[Information provided — start]

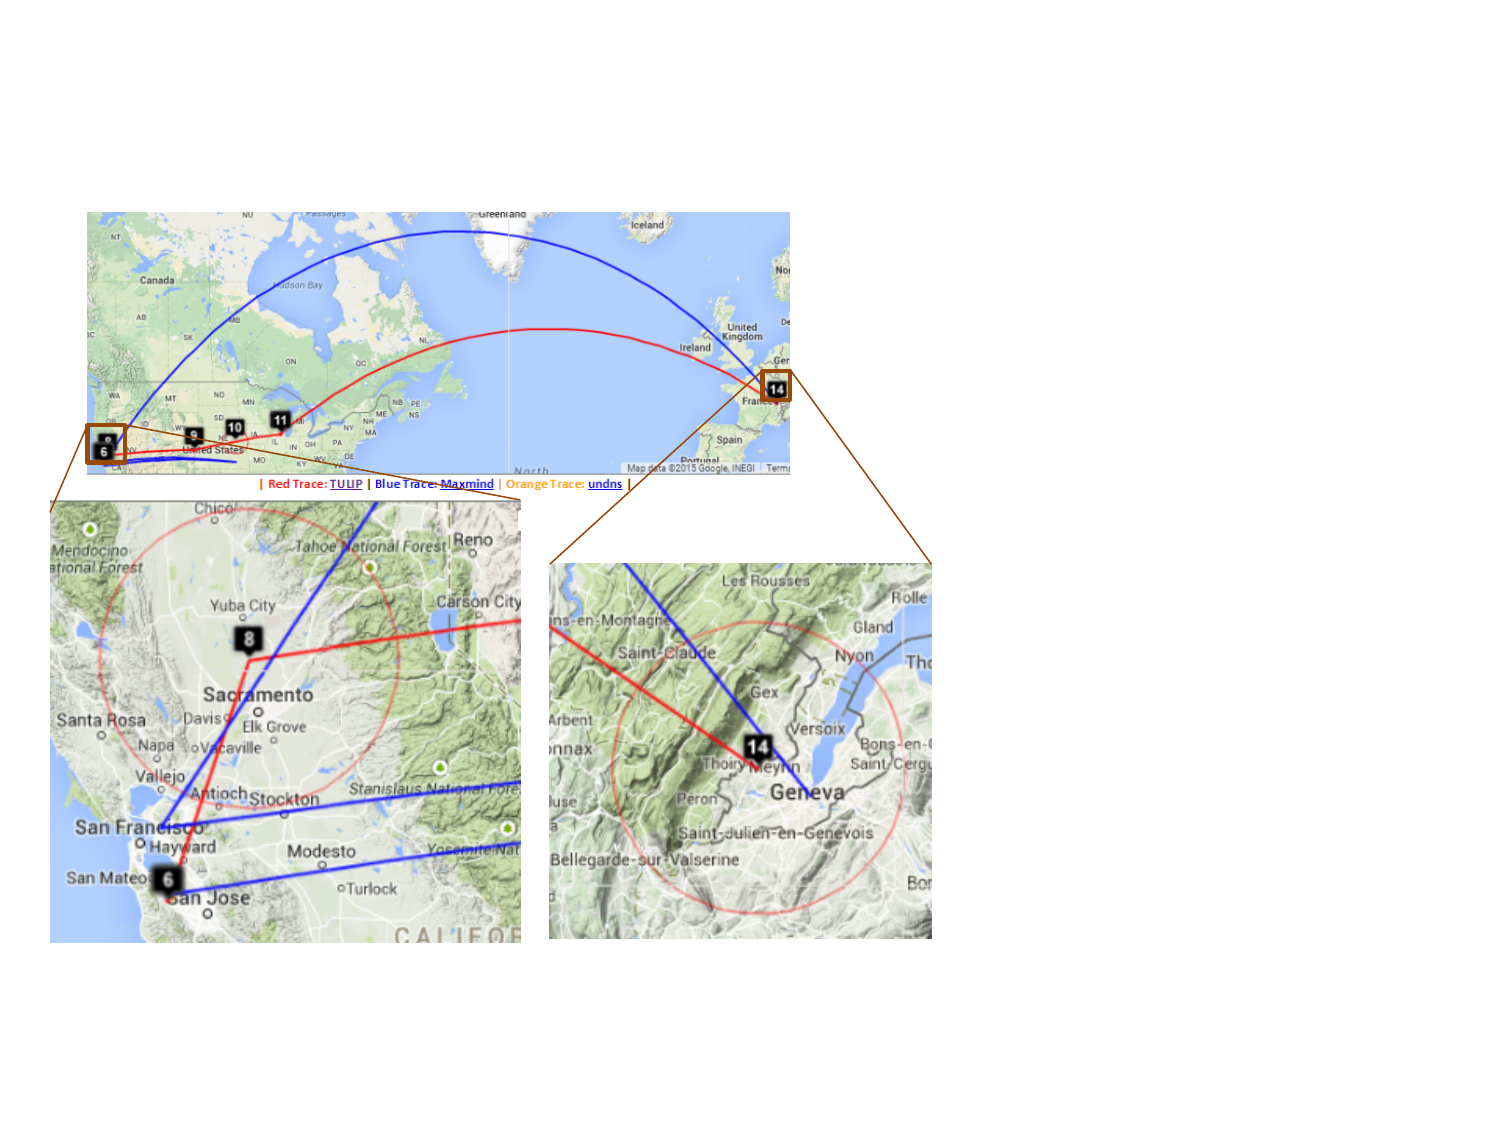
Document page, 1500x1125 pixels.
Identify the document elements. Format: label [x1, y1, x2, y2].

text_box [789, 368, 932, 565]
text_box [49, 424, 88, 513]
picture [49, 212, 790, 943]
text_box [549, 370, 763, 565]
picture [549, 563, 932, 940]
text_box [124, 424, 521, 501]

[Information provided — finish]

> **What you are asked to do**: All lines from the one containing "Identify the document" through the final line of the records above are to be set down exactly, and no other line is to appear.

> **Result**:
Identify the document elements. Format: label [x1, y1, x2, y2].

text_box [789, 368, 932, 565]
text_box [49, 424, 88, 513]
picture [49, 212, 790, 943]
text_box [549, 370, 763, 565]
picture [549, 563, 932, 940]
text_box [124, 424, 521, 501]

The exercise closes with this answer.